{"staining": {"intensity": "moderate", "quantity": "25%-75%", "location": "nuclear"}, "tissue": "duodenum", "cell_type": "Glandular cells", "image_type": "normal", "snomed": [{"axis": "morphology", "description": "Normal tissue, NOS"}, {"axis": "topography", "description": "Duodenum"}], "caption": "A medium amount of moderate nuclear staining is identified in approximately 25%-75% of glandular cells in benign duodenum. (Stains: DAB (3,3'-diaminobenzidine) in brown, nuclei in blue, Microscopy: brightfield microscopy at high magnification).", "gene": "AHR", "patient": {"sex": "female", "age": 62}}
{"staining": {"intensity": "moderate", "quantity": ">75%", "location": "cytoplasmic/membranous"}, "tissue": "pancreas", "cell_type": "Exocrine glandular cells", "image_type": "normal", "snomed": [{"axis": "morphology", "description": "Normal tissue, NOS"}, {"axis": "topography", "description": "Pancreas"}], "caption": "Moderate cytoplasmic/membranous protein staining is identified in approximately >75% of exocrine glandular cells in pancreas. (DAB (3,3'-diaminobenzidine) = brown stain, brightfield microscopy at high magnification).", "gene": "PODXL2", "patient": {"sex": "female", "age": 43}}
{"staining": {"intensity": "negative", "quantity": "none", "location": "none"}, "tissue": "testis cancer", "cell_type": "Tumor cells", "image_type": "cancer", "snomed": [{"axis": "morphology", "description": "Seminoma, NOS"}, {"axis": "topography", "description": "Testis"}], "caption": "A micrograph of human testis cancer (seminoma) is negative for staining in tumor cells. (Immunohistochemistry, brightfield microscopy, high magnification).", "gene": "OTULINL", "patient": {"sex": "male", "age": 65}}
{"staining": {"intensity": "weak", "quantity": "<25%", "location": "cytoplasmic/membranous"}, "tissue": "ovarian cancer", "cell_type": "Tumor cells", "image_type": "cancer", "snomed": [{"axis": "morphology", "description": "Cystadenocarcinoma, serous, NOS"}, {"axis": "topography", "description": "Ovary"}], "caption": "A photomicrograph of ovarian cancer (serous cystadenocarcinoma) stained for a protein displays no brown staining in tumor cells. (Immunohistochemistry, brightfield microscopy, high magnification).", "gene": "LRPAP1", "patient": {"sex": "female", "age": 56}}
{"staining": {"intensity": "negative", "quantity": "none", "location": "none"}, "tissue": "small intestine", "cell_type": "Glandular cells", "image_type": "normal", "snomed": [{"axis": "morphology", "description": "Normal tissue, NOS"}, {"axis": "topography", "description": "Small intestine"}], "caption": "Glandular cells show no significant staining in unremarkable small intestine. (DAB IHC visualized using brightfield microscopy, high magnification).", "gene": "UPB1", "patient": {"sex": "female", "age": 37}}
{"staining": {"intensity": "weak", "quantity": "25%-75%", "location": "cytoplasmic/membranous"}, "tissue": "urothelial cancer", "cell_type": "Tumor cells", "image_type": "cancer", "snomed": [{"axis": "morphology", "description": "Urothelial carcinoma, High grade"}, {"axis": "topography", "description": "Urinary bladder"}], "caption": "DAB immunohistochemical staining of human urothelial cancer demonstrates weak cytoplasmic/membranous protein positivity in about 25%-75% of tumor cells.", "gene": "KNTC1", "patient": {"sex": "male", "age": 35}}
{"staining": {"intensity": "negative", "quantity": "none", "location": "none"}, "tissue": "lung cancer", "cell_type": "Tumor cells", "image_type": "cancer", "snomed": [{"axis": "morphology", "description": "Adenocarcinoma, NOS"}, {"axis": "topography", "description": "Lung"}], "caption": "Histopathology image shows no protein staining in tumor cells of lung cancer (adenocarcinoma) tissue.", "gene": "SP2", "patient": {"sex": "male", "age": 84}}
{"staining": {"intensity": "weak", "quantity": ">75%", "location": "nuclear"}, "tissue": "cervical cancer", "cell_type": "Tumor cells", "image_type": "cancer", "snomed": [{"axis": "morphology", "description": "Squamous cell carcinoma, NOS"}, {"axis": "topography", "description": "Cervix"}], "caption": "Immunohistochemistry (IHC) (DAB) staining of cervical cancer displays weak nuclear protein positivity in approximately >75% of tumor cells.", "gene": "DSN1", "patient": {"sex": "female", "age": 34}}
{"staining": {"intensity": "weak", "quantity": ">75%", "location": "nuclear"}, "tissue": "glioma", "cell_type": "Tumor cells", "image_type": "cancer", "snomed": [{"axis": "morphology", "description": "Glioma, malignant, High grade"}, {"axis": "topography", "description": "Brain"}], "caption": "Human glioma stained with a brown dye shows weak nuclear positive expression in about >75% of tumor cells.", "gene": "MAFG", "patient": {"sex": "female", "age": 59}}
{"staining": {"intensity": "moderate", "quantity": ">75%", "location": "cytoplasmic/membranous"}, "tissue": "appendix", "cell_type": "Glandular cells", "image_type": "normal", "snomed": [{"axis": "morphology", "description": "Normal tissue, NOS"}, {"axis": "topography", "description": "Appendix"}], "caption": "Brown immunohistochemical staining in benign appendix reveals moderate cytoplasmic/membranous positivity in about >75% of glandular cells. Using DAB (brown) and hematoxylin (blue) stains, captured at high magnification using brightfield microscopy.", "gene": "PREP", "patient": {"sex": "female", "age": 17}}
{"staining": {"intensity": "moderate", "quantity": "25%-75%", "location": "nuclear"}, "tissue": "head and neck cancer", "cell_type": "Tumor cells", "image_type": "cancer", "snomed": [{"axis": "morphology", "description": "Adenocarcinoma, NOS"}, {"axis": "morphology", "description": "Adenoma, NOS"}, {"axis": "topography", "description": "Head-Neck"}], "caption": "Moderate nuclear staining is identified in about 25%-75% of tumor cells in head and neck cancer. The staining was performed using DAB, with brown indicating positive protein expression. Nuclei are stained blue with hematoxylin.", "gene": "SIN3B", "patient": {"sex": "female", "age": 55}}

------------------------------

▶ **Aim of the exercise**
When a line in the listing includes the word "blue", report that line in full.

▶ **Response below**
{"staining": {"intensity": "moderate", "quantity": "25%-75%", "location": "nuclear"}, "tissue": "duodenum", "cell_type": "Glandular cells", "image_type": "normal", "snomed": [{"axis": "morphology", "description": "Normal tissue, NOS"}, {"axis": "topography", "description": "Duodenum"}], "caption": "A medium amount of moderate nuclear staining is identified in approximately 25%-75% of glandular cells in benign duodenum. (Stains: DAB (3,3'-diaminobenzidine) in brown, nuclei in blue, Microscopy: brightfield microscopy at high magnification).", "gene": "AHR", "patient": {"sex": "female", "age": 62}}
{"staining": {"intensity": "moderate", "quantity": ">75%", "location": "cytoplasmic/membranous"}, "tissue": "appendix", "cell_type": "Glandular cells", "image_type": "normal", "snomed": [{"axis": "morphology", "description": "Normal tissue, NOS"}, {"axis": "topography", "description": "Appendix"}], "caption": "Brown immunohistochemical staining in benign appendix reveals moderate cytoplasmic/membranous positivity in about >75% of glandular cells. Using DAB (brown) and hematoxylin (blue) stains, captured at high magnification using brightfield microscopy.", "gene": "PREP", "patient": {"sex": "female", "age": 17}}
{"staining": {"intensity": "moderate", "quantity": "25%-75%", "location": "nuclear"}, "tissue": "head and neck cancer", "cell_type": "Tumor cells", "image_type": "cancer", "snomed": [{"axis": "morphology", "description": "Adenocarcinoma, NOS"}, {"axis": "morphology", "description": "Adenoma, NOS"}, {"axis": "topography", "description": "Head-Neck"}], "caption": "Moderate nuclear staining is identified in about 25%-75% of tumor cells in head and neck cancer. The staining was performed using DAB, with brown indicating positive protein expression. Nuclei are stained blue with hematoxylin.", "gene": "SIN3B", "patient": {"sex": "female", "age": 55}}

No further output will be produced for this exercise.